### Page ###

I'm not sure if this is a good sign or a bad sign for those opposed to the regressive librarians' totalitarian politicization of every aspect of life, but I'll try to be hopeful. There's going to be a debate at ALA this time on whether the ALA should take stands on non-library issues. Well, no, that's not quite right. The title is already skewed toward the regressives, as you can see here:
"Saturday, June 23, 3:30-5:00 pm
Should ALA Take a Stand on the War in Iraq and Other “Non-Library”
Issues?
ALA Membership Forum and Meeting I, Convention Center, Ballroom A
So it's not a debate on non-library issues, but "non-library" issues. I've noticed ALA always likes to use the scare quotes to poison the well on any debate before it even starts. For example, the "Banned Books" contingent says some books are "controversial," not just controversial. Since many of those books have in fact caused controversy, they are definitely controversial, and the scare quotes are apparently written by idiots who don't know what the word means, or who somehow think that if one side of a controversy calls it a "controversy," then the controversy doesn't exist.
But I digress, or perhaps I just "digress."
Here's the description:
"What is a “non-library” issue anyway? Should ALA take a stand on the war in Iraq, the minimum wage, or equal rights for women? On one hand, some people say we don't have enough time to consider fully issues like the closing of libraries and library staff wages.
On the other hand, ALA has taken a stand on “non-library” issues like civil rights for decades, and these issues affect us and our families and co-workers. Where do we draw the line?
Forum Speakers: "pro" - Michael Gorman, Immediate Past President; "con" - Steve Matthews, Councilor"
I think you all know where I stand. If the best argument for addressing non-library issues is the precedent of the regressive librarians forcing their agenda on everyone else for 30 years, then it isn't much of an argument. If the ALA is justified in taking a stand on everything that might affect anyone in the country, then the gate to inanity has been opened wide indeed. Perhaps Michael Gorman can use the Snipey Fellow Traveling Dude's logic that if enough librarians believe something to be true, than it's true.
I can't help but feel, perhaps wrongly, that I've had some influence on this debate over the past year. Last year the Council passed resolutions on Samuel Alito and genocide in Darfur (they didn't like either one), resolutions that of course had no effect on anything other than to make some librarians feel like they were on the side of the angels. Then the regressives got their collectivist asses kicked at Midwinter on Bush and War issues. And now the public debate isn't on what stand should be taken, but about whether the ALA should even do things like this at all. It's a small victory for non-totalitarians everywhere.
I also notice that the debate isn't about neutrality, or even "neutrality," which SFTD and the Griping Illini like to throw into the mix occasionally. Since I've never argued that the ALA should be politically neutral, only that it should not address non-library issues, I'm pleased that the debate is framed in those terms. There are plenty of ALA political debates I've avoided (e.g., the Patriot Act), because my main issue isn't to avoid politics, but to avoid the ALA and by association all librarians from looking like ignorant blowhards, which is what they do when they start spouting their opinions on any subject whatsoever.

### Provided records ###

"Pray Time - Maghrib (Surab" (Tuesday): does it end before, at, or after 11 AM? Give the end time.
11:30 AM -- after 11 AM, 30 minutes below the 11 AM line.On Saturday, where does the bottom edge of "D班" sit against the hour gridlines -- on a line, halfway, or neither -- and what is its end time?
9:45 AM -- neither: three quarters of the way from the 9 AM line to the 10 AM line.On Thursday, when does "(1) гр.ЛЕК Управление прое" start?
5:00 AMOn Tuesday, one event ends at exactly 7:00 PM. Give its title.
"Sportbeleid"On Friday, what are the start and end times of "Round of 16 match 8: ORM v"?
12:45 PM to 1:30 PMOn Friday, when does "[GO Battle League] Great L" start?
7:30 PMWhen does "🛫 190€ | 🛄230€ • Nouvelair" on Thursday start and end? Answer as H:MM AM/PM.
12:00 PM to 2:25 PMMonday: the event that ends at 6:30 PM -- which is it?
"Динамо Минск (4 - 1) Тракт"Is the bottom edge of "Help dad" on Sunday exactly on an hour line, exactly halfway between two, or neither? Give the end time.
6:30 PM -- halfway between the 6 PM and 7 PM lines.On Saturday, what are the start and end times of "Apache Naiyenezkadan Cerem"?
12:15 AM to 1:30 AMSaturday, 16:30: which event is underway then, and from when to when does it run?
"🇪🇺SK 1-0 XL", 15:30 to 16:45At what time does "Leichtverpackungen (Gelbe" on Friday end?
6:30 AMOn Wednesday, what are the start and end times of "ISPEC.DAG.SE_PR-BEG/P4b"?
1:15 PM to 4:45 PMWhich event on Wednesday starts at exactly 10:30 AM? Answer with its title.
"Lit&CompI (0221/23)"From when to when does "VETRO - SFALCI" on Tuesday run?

###

Copy the stretch of the blog post on the ALA debate from "I think you" through "than it's true.", renaming "Snipey Fellow Traveling Dude" to "SFTD". These records come from a source unrelated to the blog post.

Solved problem =>
I think you all know where I stand. If the best argument for addressing non-library issues is the precedent of the regressive librarians forcing their agenda on everyone else for 30 years, then it isn't much of an argument. If the ALA is justified in taking a stand on everything that might affect anyone in the country, then the gate to inanity has been opened wide indeed. Perhaps Michael Gorman can use the SFTD's logic that if enough librarians believe something to be true, than it's true.